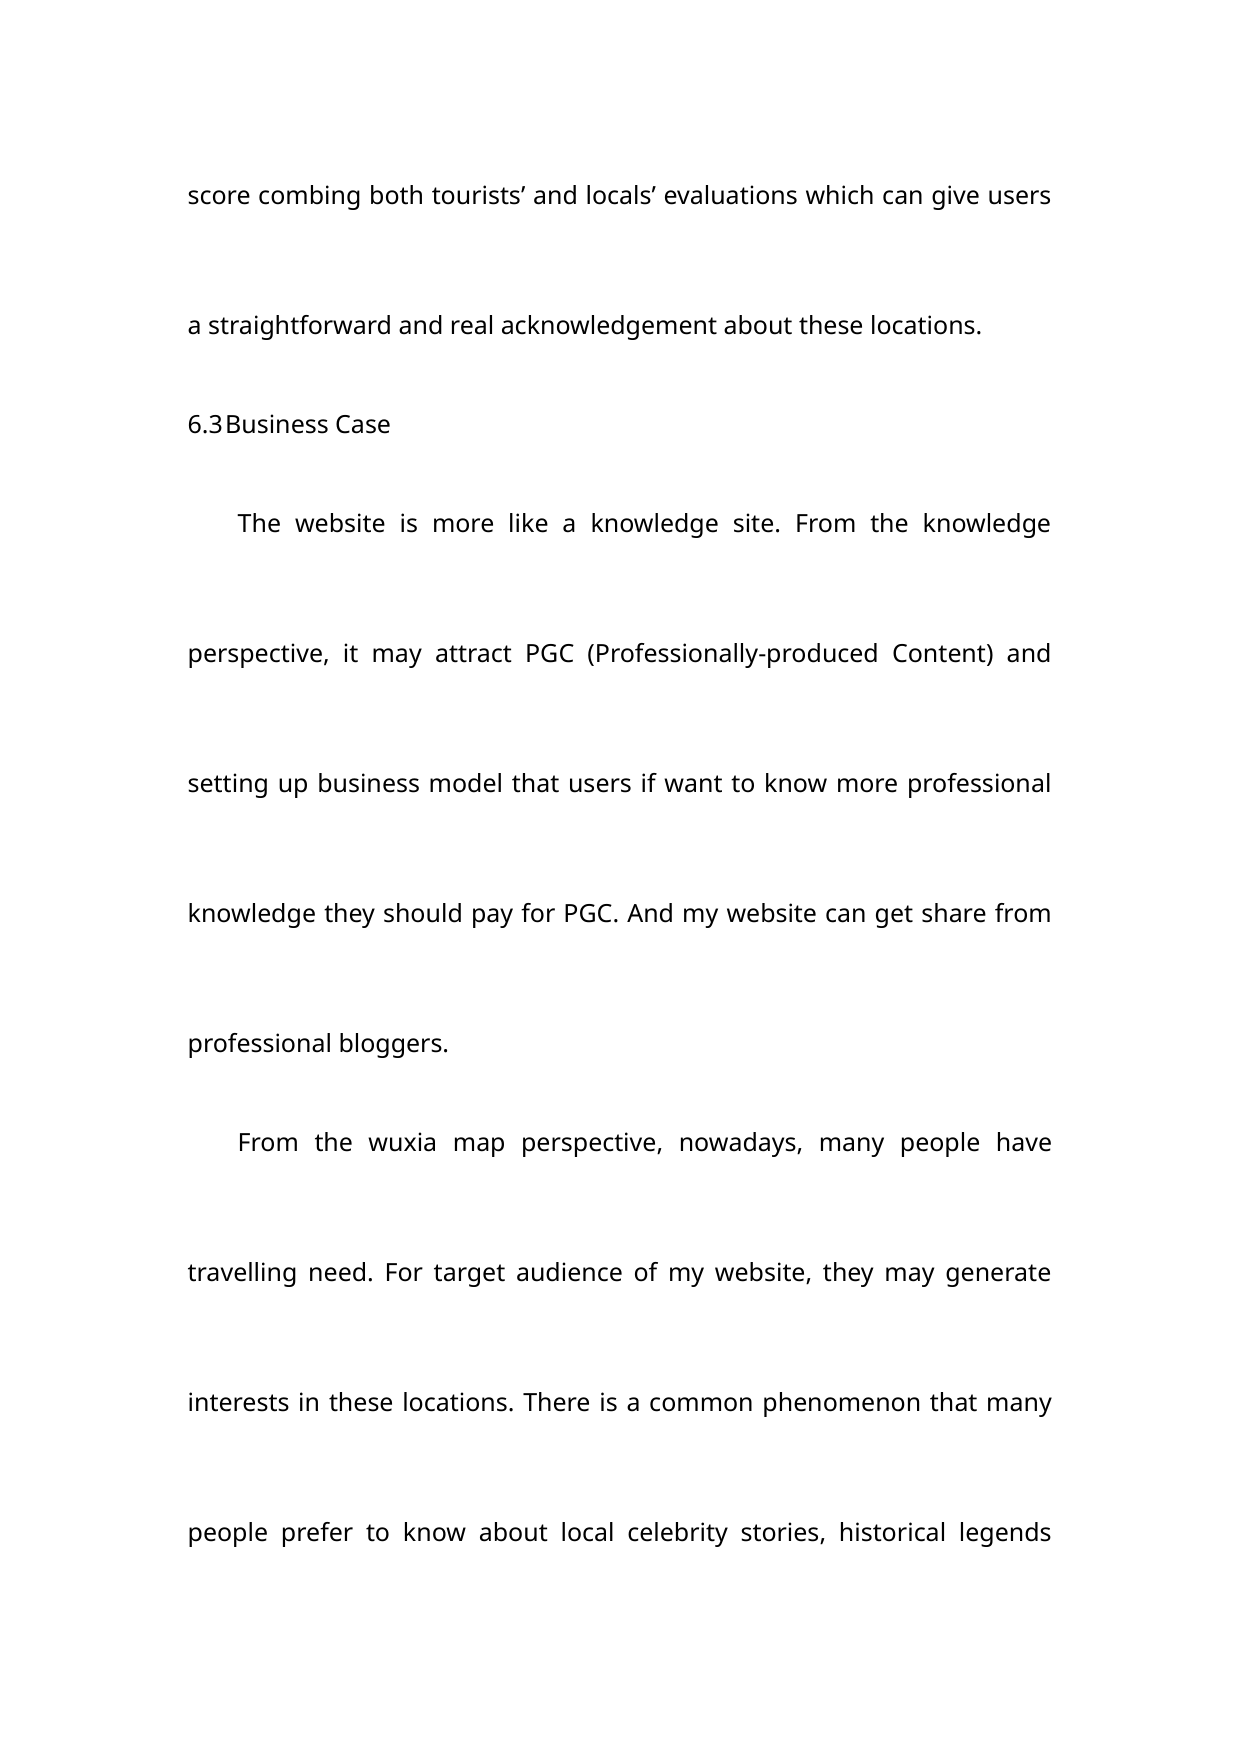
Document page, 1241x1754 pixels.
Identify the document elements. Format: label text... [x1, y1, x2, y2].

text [187, 1109, 1053, 1564]
list Business Case [187, 391, 1053, 456]
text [187, 162, 1053, 357]
text The website is more like a knowledge site. From the knowledge perspective, it may attract PGC (Professionally-produced Content) and setting up business model that users if want to know more professional knowledge they should pay for PGC. And my website can get share from professional bloggers. [187, 490, 1053, 1075]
◆ ◆ ◆ ◆ ◆ ◆ ◆
EXERCISE BRIEF: After locating the line with "Identify the document", output that line and every later one exactly, through the end of the entries above.

SOLUTION TO THIS EXERCISE:
Identify the document elements. Format: label text... [x1, y1, x2, y2].

text [187, 1109, 1053, 1564]
list Business Case [187, 391, 1053, 456]
text [187, 162, 1053, 357]
text The website is more like a knowledge site. From the knowledge perspective, it may attract PGC (Professionally-produced Content) and setting up business model that users if want to know more professional knowledge they should pay for PGC. And my website can get share from professional bloggers. [187, 490, 1053, 1075]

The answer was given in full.